I should start this review by saying I’m no neutral observer. Dr. Arnold has been a long-time encourager, supporter, mentor and friend to me. I have great respect for him. And on the particular focus of this book––theological reasoning about sexuality and how the United Methodist Church should handle it––my beliefs largely agree with Bill’s.

Given those biases, my long list of praise for this book won’t surprise you, though I hope the things I list would be beneficial to most people, regardless of their biases. I’ll share four things I thought were especially excellent in the review below.

While most of what I have to say about the book is positive, I do have one disagreement with Dr. Arnold. He also changed my thinking about one aspect of this issue in a way that I don’t think he wanted to. I’ll explain both of those points in a post to follow (NOW AVAILABLE HERE).

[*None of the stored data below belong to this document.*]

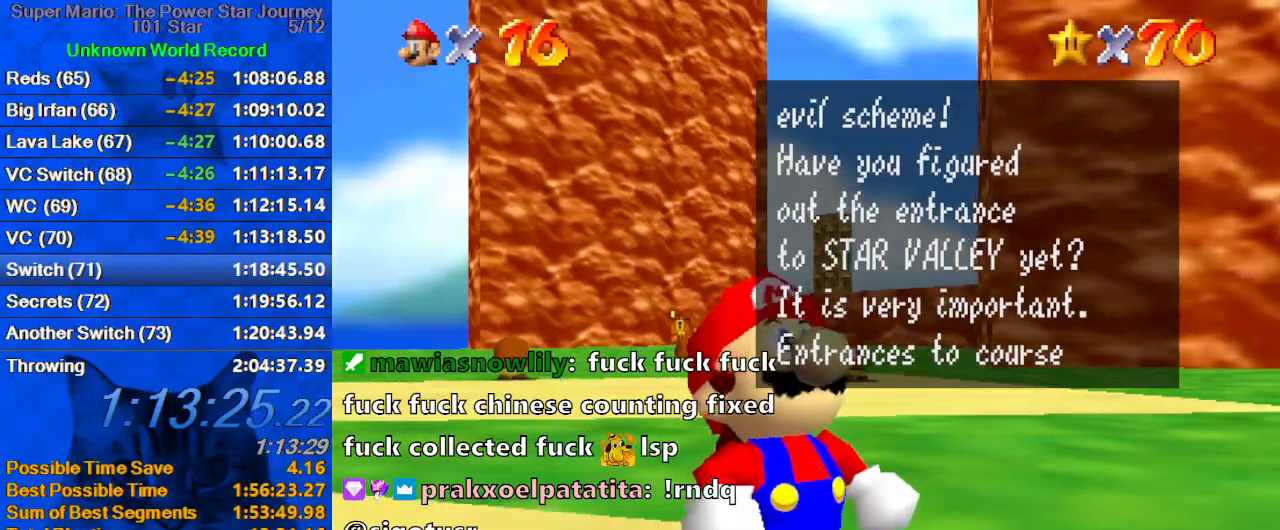
{"keys": ["shift", "up"], "events": [[67, "shift", "down"], [167, "shift", "up"], [200, "shift", "down"], [300, "shift", "up"], [334, "shift", "down"], [434, "shift", "up"], [500, "shift", "down"]]}
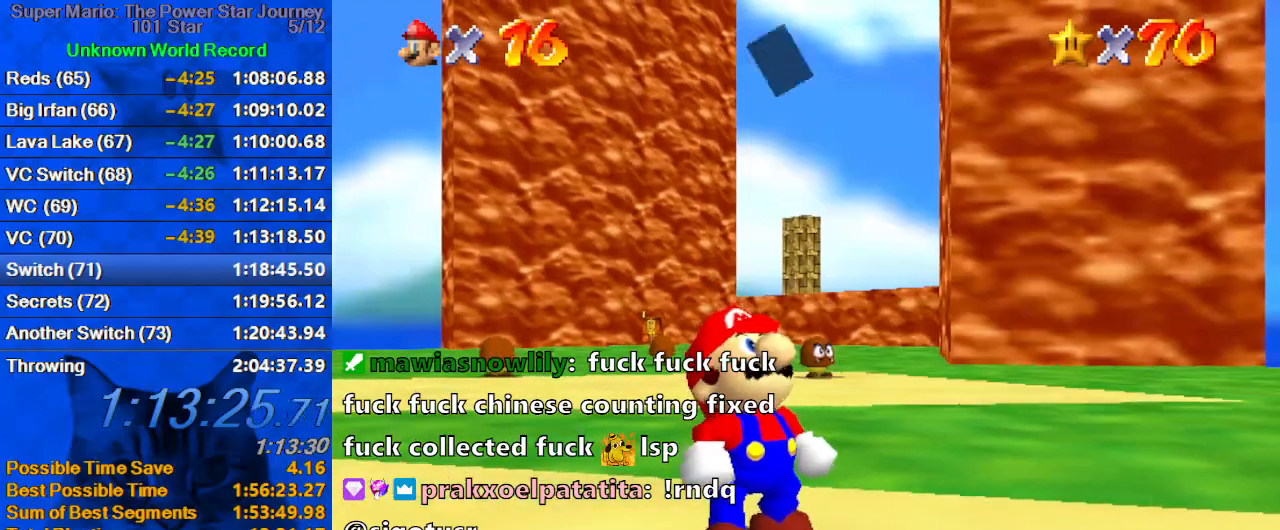
{"keys": ["c", "up"], "events": [[67, "shift", "up"], [134, "shift", "down"], [234, "shift", "up"], [367, "c", "down"]]}
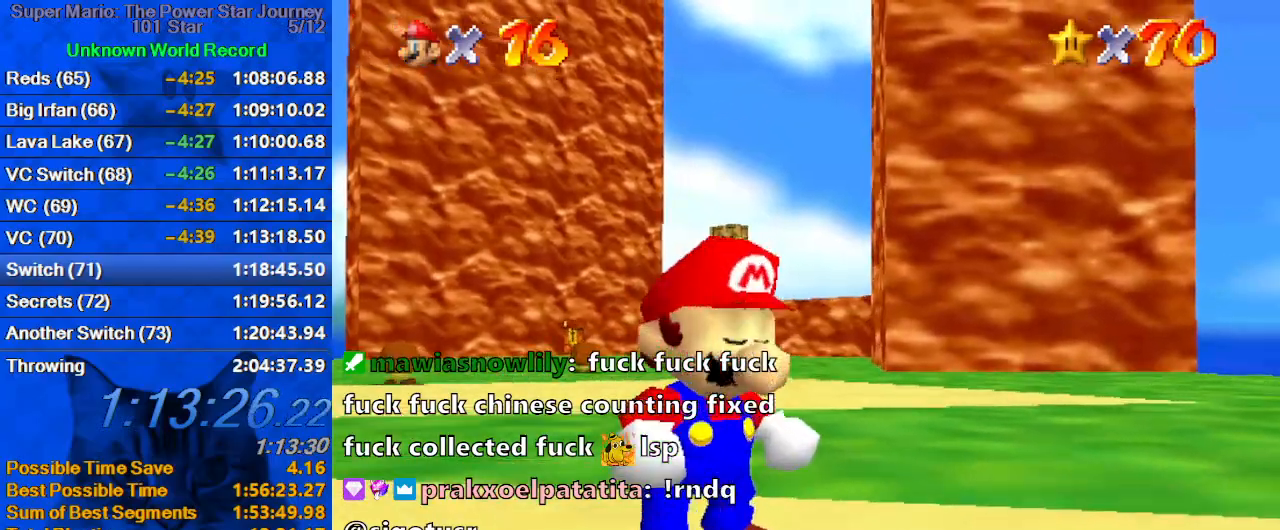
{"keys": ["left", "up"], "events": [[67, "c", "up"], [467, "left", "down"]]}
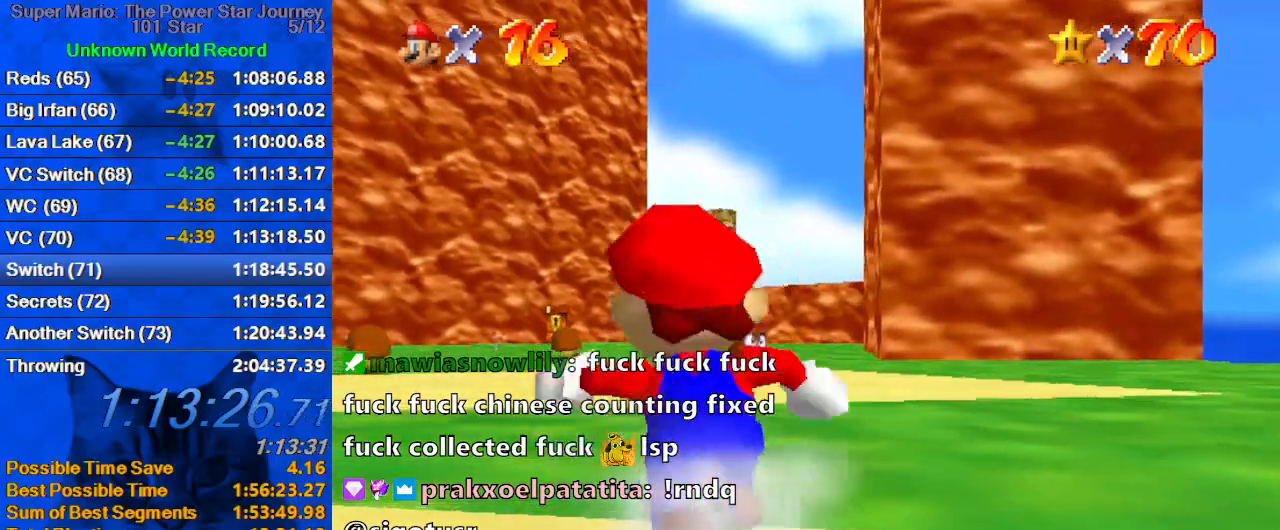
{"keys": ["up"], "events": [[34, "left", "up"], [34, "shift", "down"], [167, "shift", "up"]]}
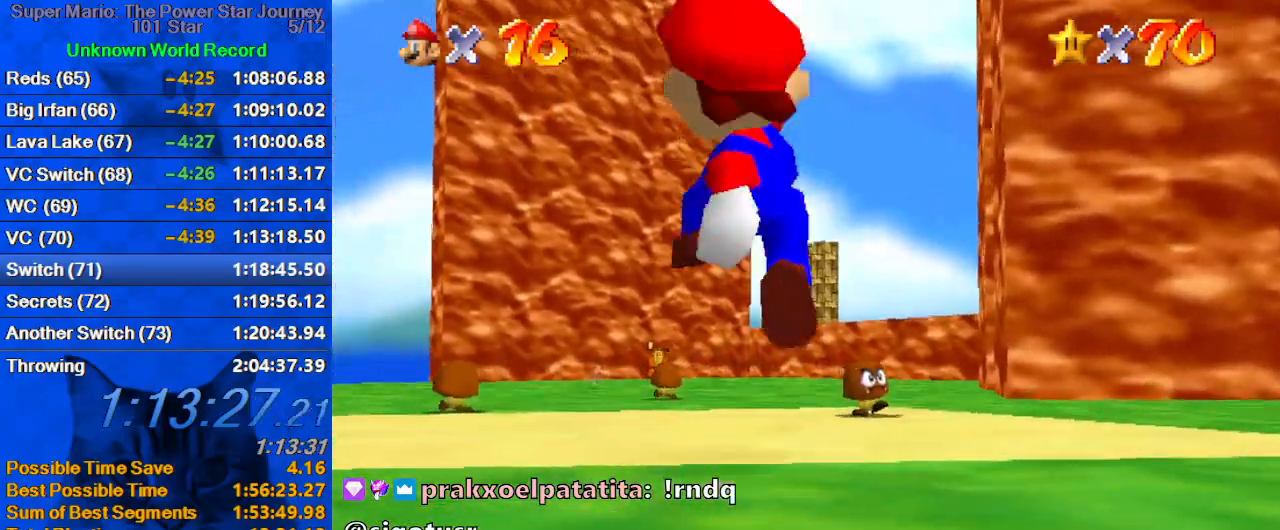
{"keys": ["up"], "events": [[67, "ctrl", "down"], [134, "shift", "down"], [267, "ctrl", "up"], [300, "shift", "up"]]}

What I love about Seeing Black and White

For a small book (204 pages) and an easy read, this book is packed with information.

I expect most people would tell you Seeing Black and White is about homosexuality and the United Methodist Church. But I would eagerly give it to several people who aren’t in the UMC and have no interest in the debate over homosexuality. That’s because I think the book is an education in many other important areas. You’ll see that only my fourth point directly applies to the church’s debate over sexuality.

1 – A healthy approach to theological conversation

I belong to a group whose motto is, “People we respect; ideas we beat within an inch of their lives.” I think Seeing Black and White is a shining example of those values.

The book offers a lengthy critique of Adam Hamilton’s Seeing Gray in a World of Black and White. While Arnold beats many of Hamilton’s ideas within an inch of their lives, he also shows respect for Hamilton throughout. You can see more examples of that in the first two questions of our interview.

In a debate that has involved no small amount of name-calling and personal attacks, I think Arnold gives a great demonstration of grace and truth––toward both Hamilton and all other interested and affected parties.

Arnold’s approach is an education in logic––a pleasant surprise to me. He uses the word “fallacy” 29 times. He explains and identifies the Ad Populum Fallacy, the Red Herring Fallacy, the Ad Baculum Fallacy, the False Cause Fallacy, and the Fallacy of False Dilemma, to name a few. If you don’t know what these are, you will after reading, and you’ll be equipped to analyze others’ arguments with greater acumen and ease.

2 – Taking on pragmatism

I’ve been dismayed by the Western Church’s focus on pragmatism. We often seem more persuaded by what works than what’s faithful (though all of us hope for situations where both are true).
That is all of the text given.